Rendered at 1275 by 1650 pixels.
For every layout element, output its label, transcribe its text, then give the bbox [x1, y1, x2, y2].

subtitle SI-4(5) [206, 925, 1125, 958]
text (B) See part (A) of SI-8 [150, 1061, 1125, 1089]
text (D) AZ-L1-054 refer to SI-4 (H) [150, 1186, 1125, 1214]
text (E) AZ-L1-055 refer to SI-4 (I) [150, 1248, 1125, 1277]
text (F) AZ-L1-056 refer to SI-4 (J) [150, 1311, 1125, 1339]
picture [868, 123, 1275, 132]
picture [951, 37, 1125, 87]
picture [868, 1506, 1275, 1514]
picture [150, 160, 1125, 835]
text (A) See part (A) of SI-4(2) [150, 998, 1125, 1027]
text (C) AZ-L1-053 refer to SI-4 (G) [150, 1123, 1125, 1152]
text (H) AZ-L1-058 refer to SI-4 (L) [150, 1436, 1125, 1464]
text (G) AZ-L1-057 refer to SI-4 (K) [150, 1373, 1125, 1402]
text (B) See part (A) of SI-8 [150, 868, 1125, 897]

****************************************

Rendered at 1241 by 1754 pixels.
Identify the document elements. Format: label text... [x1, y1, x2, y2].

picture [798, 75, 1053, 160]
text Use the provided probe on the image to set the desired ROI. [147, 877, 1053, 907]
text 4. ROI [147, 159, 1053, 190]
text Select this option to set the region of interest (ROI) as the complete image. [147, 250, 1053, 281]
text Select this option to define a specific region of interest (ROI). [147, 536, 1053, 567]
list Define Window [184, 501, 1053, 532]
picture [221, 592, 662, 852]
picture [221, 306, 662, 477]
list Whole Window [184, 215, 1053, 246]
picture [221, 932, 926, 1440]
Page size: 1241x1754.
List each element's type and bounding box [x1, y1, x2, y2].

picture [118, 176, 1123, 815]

****************************************

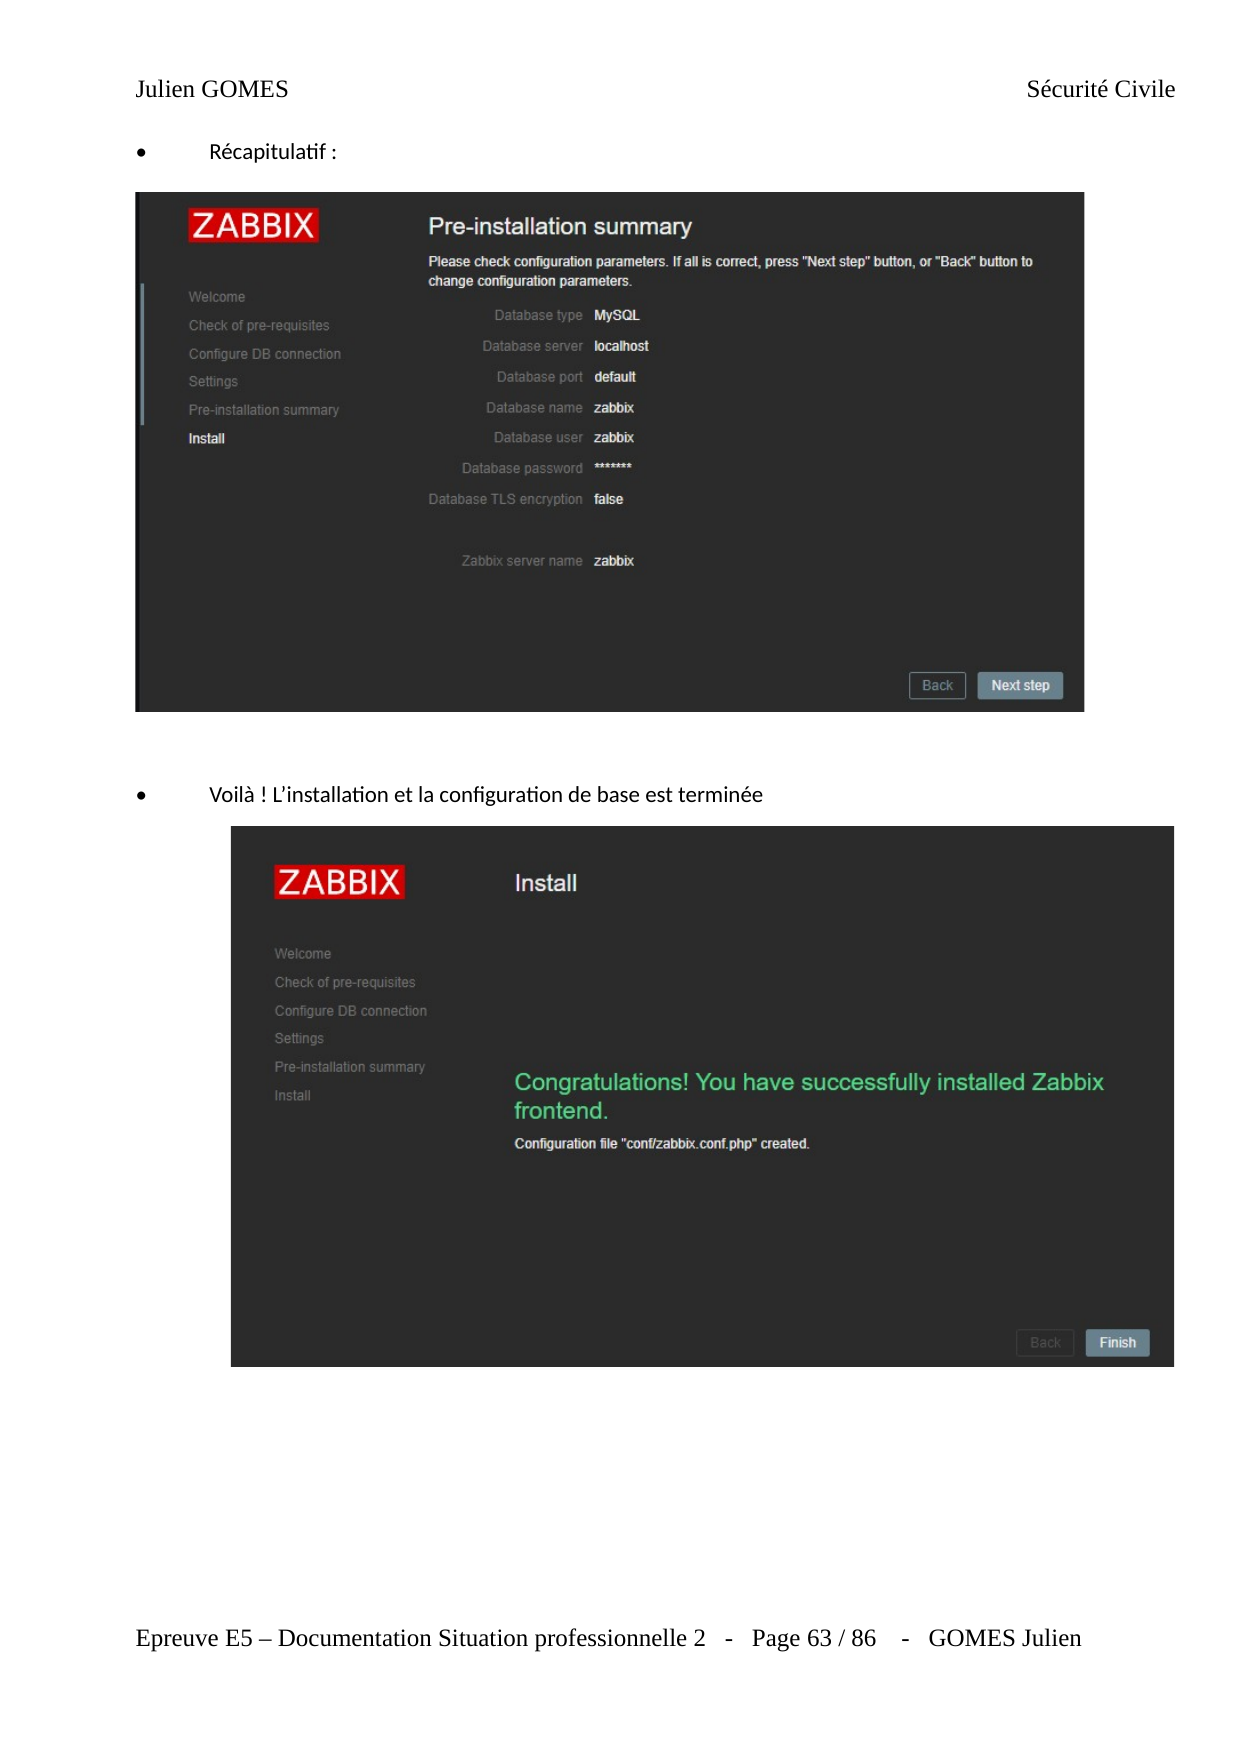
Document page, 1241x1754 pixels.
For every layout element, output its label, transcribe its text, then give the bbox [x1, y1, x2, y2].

****************************************

What is being asked: Say how many lines in the records hold the string "pixels", please, and add no other words.

Response below: 3